The comics featured were:
- Bork, "Vulnerability", featuring Batman and The Flash, art by Kieron Dwyer
- Josiah Power, "Career Opportunities", featuring Superman, art by Keith Giffen
- Manhunter, "A Well-Respected Man...", featuring Nightwing, art by Dan Jurgens
- Sapphire, "Hatch of the Serpent's Egg", featuring the Justice League, art by Mark Bagley
- Skyrocket, "First Gleamings", featuring Green Lantern, art by Joe Staton
- Striker Z, "Hk Jiangtou", featuring Superboy, art by Ramon F. Bachs
- Witchfire, "I Want to See the Bright Lights Tonight", featuring Wonder Woman, art by Matt Haley

==Members==
The Power Company had several superpowered partners and associates, as well a support staff dedicated to daily corporate operations. These included:

===Partners===
- Josiah Power - A lawyer who was forced to quit his job after the Dominators' gene bomb activated his metagene.
- Manhunter (Kirk DePaul) - A mercenary and clone of Paul Kirk / Manhunter.

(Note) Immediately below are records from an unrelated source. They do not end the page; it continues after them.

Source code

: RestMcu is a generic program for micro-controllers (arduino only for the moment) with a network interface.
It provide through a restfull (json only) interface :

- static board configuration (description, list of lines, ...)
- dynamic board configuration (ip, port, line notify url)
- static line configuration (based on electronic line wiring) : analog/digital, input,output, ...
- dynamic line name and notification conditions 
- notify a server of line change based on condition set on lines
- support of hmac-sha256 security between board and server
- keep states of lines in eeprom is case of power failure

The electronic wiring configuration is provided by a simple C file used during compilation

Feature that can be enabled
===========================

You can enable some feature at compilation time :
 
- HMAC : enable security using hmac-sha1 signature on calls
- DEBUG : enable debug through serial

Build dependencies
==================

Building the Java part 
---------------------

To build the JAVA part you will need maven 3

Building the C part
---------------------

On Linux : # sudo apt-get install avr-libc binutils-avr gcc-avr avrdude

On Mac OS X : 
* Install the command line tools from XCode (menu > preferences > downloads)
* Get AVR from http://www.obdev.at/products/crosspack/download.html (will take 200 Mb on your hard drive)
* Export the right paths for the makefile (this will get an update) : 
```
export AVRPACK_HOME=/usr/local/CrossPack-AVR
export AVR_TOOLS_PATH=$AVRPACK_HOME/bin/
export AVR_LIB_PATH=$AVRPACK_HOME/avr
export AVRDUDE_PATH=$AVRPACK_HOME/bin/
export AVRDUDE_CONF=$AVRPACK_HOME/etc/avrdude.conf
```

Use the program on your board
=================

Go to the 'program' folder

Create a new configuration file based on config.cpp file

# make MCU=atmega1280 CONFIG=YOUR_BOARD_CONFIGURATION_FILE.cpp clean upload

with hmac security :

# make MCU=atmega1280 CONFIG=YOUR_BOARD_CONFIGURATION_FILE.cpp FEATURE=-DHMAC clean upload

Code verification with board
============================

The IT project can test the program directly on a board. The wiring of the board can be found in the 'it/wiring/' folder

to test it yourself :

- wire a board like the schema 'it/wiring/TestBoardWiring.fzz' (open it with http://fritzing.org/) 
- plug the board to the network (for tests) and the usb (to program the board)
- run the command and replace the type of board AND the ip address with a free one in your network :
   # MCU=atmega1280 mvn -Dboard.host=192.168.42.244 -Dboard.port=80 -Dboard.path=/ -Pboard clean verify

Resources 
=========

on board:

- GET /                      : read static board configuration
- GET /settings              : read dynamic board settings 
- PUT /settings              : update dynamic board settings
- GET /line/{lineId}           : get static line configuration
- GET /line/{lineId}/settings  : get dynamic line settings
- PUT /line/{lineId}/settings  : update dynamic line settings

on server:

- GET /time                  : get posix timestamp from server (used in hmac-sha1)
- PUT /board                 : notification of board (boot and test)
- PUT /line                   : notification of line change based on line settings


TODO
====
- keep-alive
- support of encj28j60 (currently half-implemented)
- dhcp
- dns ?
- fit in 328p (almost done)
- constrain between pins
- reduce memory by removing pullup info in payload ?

He is later killed by Mark Shaw.
- Skyrocket (Celia Forrestal) - A former Navy officer who inherited the energy-manipulating Argo Harness from her murdered parents.
- Witchfire (Rebecca Carstairs) - A magician and entertainer who is later revealed to be a plant-based homunculus.

===Associates===
- Bork (Carl Andrew Bork) - A former criminal who possesses superhuman durability derived from a magical statue.
- Firestorm (Ronnie Raymond) - A nuclear-powered hero and brief associate of the Power Company.
- Sapphire (Candace Jean Gennaro) - A teenage runaway who possesses telekinetic abilities derived from an alien gem known as the Serpent's Egg.
- Striker Z (Daniel Tsang) - A former Hong Kong stuntman and martial artist who gained superhuman physical abilities from exposure to experimental fuel.

===Support crew===
- Charlie Lau - A technical support specialist and a former employee of S.T.A.R. Labs' Hong Kong branch.
- Raul - The pilot of the Company Car airship.
- Silver Shannon - Josiah's assistant and the former lead singer of the Maniaks.
- Garrison Slate - An interim administrator and CEO of S.T.A.R. Labs in San Francisco.